— Что за ужасные создания! — сказала Бернадетта, выглядывая из окна комнаты Кэрол. Она все никак не могла забыть происшествие.— Почти моего возраста и такие ужасные выражения!

Комната Кэрол в монастыре была оштукатуренной коробкой десять на десять футов с потрескавшимися стенами и отстающей на потолке краской. Здесь было одно окно, распятие, комод и зеркало, рабочий стол и табурет, кровать и ночной столик. Не много, но Кэрол рада была называть ее своим домом. Обет бедности она принимала всерьез.

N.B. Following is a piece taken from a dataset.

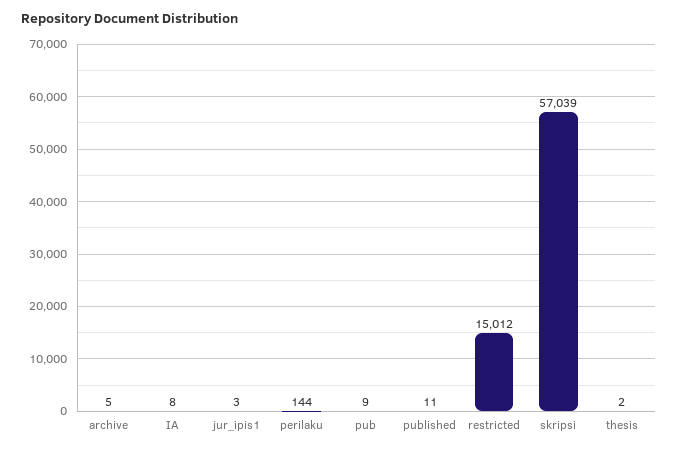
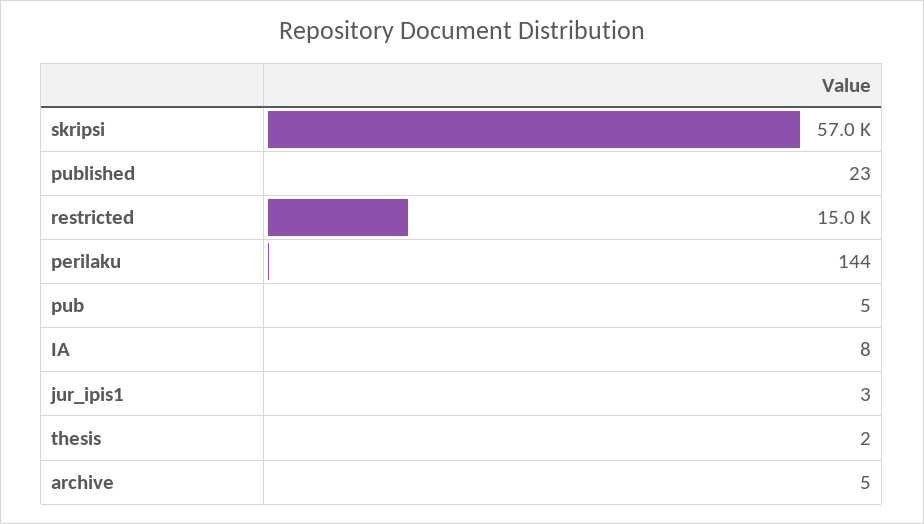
pub: 9 -> 5
published: 11 -> 23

— Наверное, мы должны за них помолиться.

— По-моему, им нужно больше чем молитва. Поверь мне, они плохо кончат.— Бернадетта сняла висевшие у нее на шее слишком большие четки с распятием и собрала их в руку.— Быть может, мы могли предложить им кресты для защиты?

Кэрол не смогла подавить улыбку.

— Очень гуманная идея, Берн, но не думаю, что они ищут защиты.

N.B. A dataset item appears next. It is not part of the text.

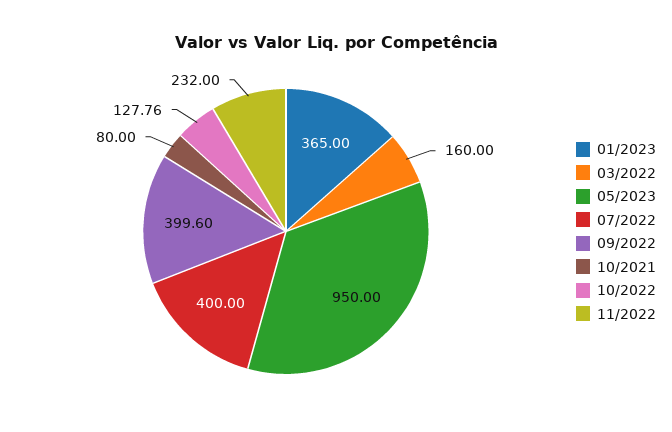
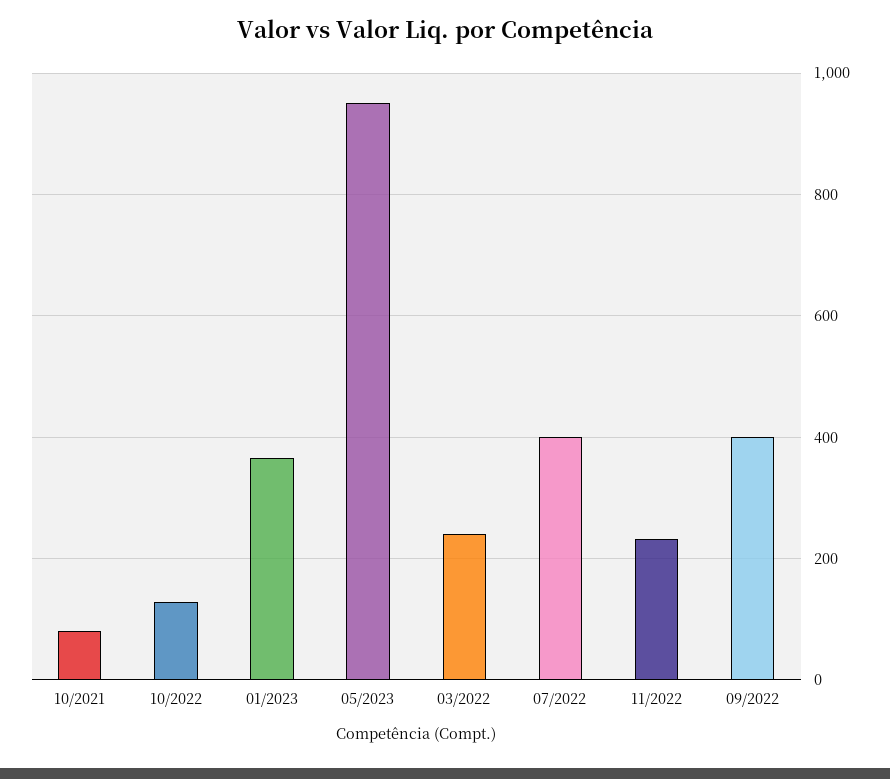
03/2022: 160 -> 240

— Да, конечно.— Бернадетта тоже улыбнулась, но скорбно.— Нет, не ищут.

— Но мы будем за них молиться,— сказала Кэрол.

Бернадетта села на стул, просидела не больше секунды, встала снова, заходила по тесной комнате. Казалось, она не может сидеть спокойно. Она вышла в холл и почти тут же вернулась, потирая руки, будто умывая их.

— Все так тихо,— сказала она.— Так пусто.

— Очень на это надеюсь,— ответила Кэрол.— Сейчас только нам двоим полагается быть здесь.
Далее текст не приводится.